Professor Jac Boltanski is leading Project Salix, a ground-breaking new mission to save the world by replanting radioactive Greenland with genetically-modified willow trees. But things aren’t working out and there are discrepancies in the data. Has someone intervened to sabotage her life’s work? In the meantime, her daughter Miri, an anti-natalist, has run away from home. Days before their Offset ceremony where one of her mothers must be sentenced to death, she is brought back against her will following a run-in with the law. Which parent will Miri pick to die: the one she loves, or the one she hates who is working to save the world? (from Angry Robot)
OPINIONS: So this has an incredibly compelling hook – on your eighteenth birthday, you have to choose one of your parents to die to offset your carbon dioxide output as the levels have risen to an unsustainable niveau. And Miri is about to turn eighteen. Her choice is more difficult than most – she has two mothers, and while she is quite clear on what her heart tells her to do, one of her mothers is a scientist working to save all of humanity – and in a crucial position to do so. Unfortunately, this is also the mother Miri’s never gotten along with. So, yeah. It’s an interesting story – though one led more by teen angst than I had expected, to be honest.
However, the concept was what I liked best about this book. I felt like especially the ending was ultimately very unsatisfying in terms of answering my questions, and much of the plot hinged on the characters not communicating or communicating very badly, and that is something that I tend to find very frustrating. There are some major moments where the story could have gone in a very different direction if the characters would have just TALKED TO EACH OTHER, and where it felt to me at least, it would have been natural to communicate better.
So while I was sucked into the world of The Offset, I also left it feeling very frustrated.
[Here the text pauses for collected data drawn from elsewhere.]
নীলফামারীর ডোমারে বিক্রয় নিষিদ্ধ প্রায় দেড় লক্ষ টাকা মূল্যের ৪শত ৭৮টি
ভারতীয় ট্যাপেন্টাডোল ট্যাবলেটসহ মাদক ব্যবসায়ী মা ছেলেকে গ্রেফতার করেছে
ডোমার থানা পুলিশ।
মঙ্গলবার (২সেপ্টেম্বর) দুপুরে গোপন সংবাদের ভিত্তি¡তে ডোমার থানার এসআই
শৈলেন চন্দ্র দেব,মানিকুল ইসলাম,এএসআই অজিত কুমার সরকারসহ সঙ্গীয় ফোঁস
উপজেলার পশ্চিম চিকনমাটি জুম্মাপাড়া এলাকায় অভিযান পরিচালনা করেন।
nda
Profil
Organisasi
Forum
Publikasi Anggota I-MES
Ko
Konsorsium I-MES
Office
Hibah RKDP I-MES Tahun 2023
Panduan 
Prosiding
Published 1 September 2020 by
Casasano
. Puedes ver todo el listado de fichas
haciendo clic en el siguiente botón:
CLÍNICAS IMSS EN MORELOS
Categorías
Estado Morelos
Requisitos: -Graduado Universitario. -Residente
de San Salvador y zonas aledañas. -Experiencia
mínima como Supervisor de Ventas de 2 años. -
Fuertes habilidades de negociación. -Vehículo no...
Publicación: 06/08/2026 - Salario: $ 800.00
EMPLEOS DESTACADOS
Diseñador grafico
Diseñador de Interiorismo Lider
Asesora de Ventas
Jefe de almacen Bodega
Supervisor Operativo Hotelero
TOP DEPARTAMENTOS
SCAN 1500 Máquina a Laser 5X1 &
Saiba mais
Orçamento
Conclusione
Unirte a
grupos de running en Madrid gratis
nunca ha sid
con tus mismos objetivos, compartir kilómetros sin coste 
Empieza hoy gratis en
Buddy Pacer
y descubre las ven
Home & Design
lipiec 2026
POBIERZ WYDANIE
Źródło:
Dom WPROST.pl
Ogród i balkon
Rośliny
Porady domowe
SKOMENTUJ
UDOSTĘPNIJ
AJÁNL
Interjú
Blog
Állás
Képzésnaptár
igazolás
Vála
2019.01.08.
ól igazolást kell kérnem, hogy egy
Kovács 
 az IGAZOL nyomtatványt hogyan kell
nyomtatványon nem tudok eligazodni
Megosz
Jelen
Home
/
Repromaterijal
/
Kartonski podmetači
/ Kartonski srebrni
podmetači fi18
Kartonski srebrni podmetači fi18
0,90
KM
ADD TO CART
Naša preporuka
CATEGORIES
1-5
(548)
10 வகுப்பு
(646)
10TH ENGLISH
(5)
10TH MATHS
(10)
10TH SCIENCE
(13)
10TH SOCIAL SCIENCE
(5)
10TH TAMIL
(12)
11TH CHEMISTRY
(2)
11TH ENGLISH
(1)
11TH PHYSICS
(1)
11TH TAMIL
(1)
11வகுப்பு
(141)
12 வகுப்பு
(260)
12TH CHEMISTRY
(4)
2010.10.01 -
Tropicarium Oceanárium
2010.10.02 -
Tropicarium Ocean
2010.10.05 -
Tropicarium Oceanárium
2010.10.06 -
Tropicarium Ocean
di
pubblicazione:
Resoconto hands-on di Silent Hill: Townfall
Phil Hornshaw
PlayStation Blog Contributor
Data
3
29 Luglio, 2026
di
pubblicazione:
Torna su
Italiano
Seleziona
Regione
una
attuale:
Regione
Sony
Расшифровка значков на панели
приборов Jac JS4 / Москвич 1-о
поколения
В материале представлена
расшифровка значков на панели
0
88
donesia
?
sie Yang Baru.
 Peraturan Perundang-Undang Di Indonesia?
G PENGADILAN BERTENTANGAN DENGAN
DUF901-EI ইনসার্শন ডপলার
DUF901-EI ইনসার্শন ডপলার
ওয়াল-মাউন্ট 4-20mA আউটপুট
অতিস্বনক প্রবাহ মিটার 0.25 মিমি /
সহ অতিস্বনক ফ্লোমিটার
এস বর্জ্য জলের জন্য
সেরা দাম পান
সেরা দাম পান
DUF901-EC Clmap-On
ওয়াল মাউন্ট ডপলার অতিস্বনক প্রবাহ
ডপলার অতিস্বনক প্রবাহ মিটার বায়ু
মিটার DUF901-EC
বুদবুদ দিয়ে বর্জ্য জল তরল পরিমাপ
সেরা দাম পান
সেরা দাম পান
This has left me feeling very ambivalent about it as a whole – it does bring up interesting questions, especially in terms of how humanity will persevere when our natural resources become finite, but also it feels like it didn’t really live up to the potential it had by letting its characters remain rather stereotypical archetypes and not moving out of the expected path. I don’t think I was ever truly surprised by the book, and I wish I was. Really ended up being a proper three star read for me.